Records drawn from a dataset
|---|

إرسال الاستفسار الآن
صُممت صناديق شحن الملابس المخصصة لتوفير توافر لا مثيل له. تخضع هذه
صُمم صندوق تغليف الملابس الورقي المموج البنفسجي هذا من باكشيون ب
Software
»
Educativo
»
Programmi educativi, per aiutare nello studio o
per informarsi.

|---|

WORK INSTRUCTION: For each line in the records that contains the word "الملابس", make a copy.

ANSWER FOR THIS EXERCISE:
صُممت صناديق شحن الملابس المخصصة لتوفير توافر لا مثيل له. تخضع هذه
صُمم صندوق تغليف الملابس الورقي المموج البنفسجي هذا من باكشيون ب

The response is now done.